His fortune is estimated by Forbes at around $12.4 billion. Anschutz himself rarely appears in public, but his money is very visible in the background – politically, economically and ideologically.

What does he have to do with Coachella?

Coachella was created in 1999 as a venture by Goldenvoice and Paul Tollett. The first festival reportedly cost around a million US dollars in loss, and in 2000 it was canceled altogether. It wasn’t until 2001 that the turning point came: AEG bought Goldenvoice for around $7 million and held on to Coachella, even though the project initially remained unprofitable. This is exactly where the story becomes politically interesting – because Coachella has been part of the Anschutz world ever since.

What’s important is that AEG took over economic control, but Paul Tollett remained the dominant figure behind the festival.

The 2017 scandal

By 2017 at the latest, the tension between the festival image and ownership politics became public. At the time, media reported that Anschutz and his foundations had supported groups that worked against LGBTQ rights and questioned climate change. The hashtag #BoycottCoachella quickly made the rounds, while Anschutz denied the allegations. However, the impression remained: behind the progressive festival facade there is a conservative donor with a clear political agenda.

Systematic donations

This becomes particularly clear in documented cash flows. According to OpenSecrets and the FEC data analyzed there, Anschutz Corporation has regularly donated to Republican power centers in recent years: to the Republican Governors Association (RGA), which supports Republican governors and candidates; to the Republican Attorneys General Association (RAGA), which strengthens Republican attorneys general; to the Senate Leadership Fund (SLF), which secures Republican majorities in the Senate; and to the Congressional Leadership Fund (CLF), the House counterpart.

Those who finance these structures not only invest in election campaigns, but also in influencing legislation, court cases, culture wars and the implementation of the Trump agenda in the states.

The most important amounts from the last few years at a glance:

Republican Governors Association (RGA): $100,000 in 2022, $100,000 in 2023, $125,000 in 2024 and again $125,000 on April 3, 2025.

Republican Attorneys General Association (RAGA): $125,000 in 2022 and $100,000 on April 1, 2025.

Senate Leadership Fund (SLF): $500,000 in 2023, $500,000 in 2024 and $250,000 on April 3, 2025.

Congressional Leadership Fund (CLF): $375,000 between 2023 and 2024.

OpenSecrets also lists numerous other donations to national Republican committees, including more than $660,000 to the Republican National Committee and approximately $960,000 to the National Republican Senatorial Committee — donated by Anschutz and his wife Nancy since 2016.

Money as a political lever

This is politically relevant because it is precisely these levels that determine whether anti-queer laws are passed, whether immigration policy is tightened and whether Trump-related projects are institutionally secured. Anschutz does not simply finance conservative positions, but rather concrete instruments of power. Republican governors supported by the RGA are currently passing legislation that will force local police to cooperate in ICE deportation raids – a crucial lever for Trump’s immigration campaign. The Anschutz Corporation donated exactly $125,000 to the RGA on April 3, 2025.

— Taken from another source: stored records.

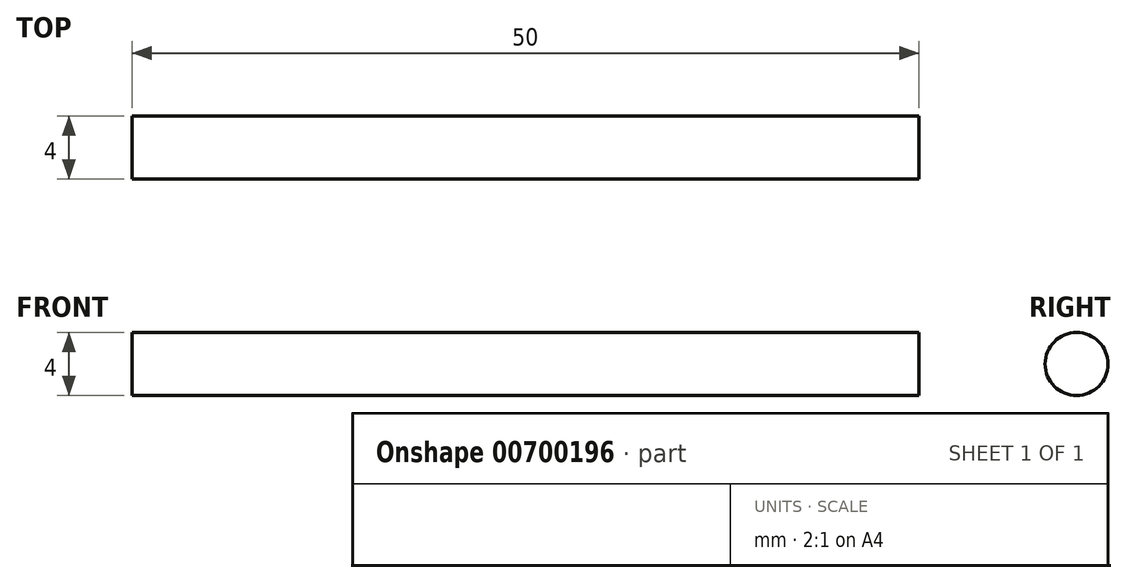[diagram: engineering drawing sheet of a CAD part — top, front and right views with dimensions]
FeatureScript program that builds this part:
annotation { "Feature Type Name" : "Feature", "Feature Type Description" : "" }
export const myFeature = defineFeature(function(context is Context, id is Id, definition is map)
    precondition{}
    {
        {
            var Q0;
            Q0=qCreatedBy(makeId("Right.planeOp"),FACE);
            var sketch = newSketch(context, id + "F0", { "sketchPlane" : qUnion([Q0])});
            skCircle(sketch, "E0", {"center": v(0, 0) * mm, "radius": 2 * mm});
            skSolve(sketch);
        }
        {
            var Q0;
            Q0=qSketchRegion(id+"F0",true);
            extrude(context, id + "F1", {"entities" : qUnion([Q0]), "depth" : 50 * mm, "offsetDistance" : 25 * mm});
        }
    });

The larger context is a culture war from above. Right-wing conservative forces have two crucial resources at their disposal: money and organizational discipline. Those who support these networks not only strengthen a party, but also a permanent shift in the social debate to the right.

Coachella is a symbol of the contradiction between surface and power: at the front, diversity, creativity and freedom, at the back, an owner whose money strengthens Republican and Christian right networks. Philip Anschutz exemplifies a form of influence that is not loud, but is enormously effective.

If you want to understand Coachella, you don’t just have to look at the stage, but also at the balance sheet. Because it shows how capital, culture and politics have merged in the USA.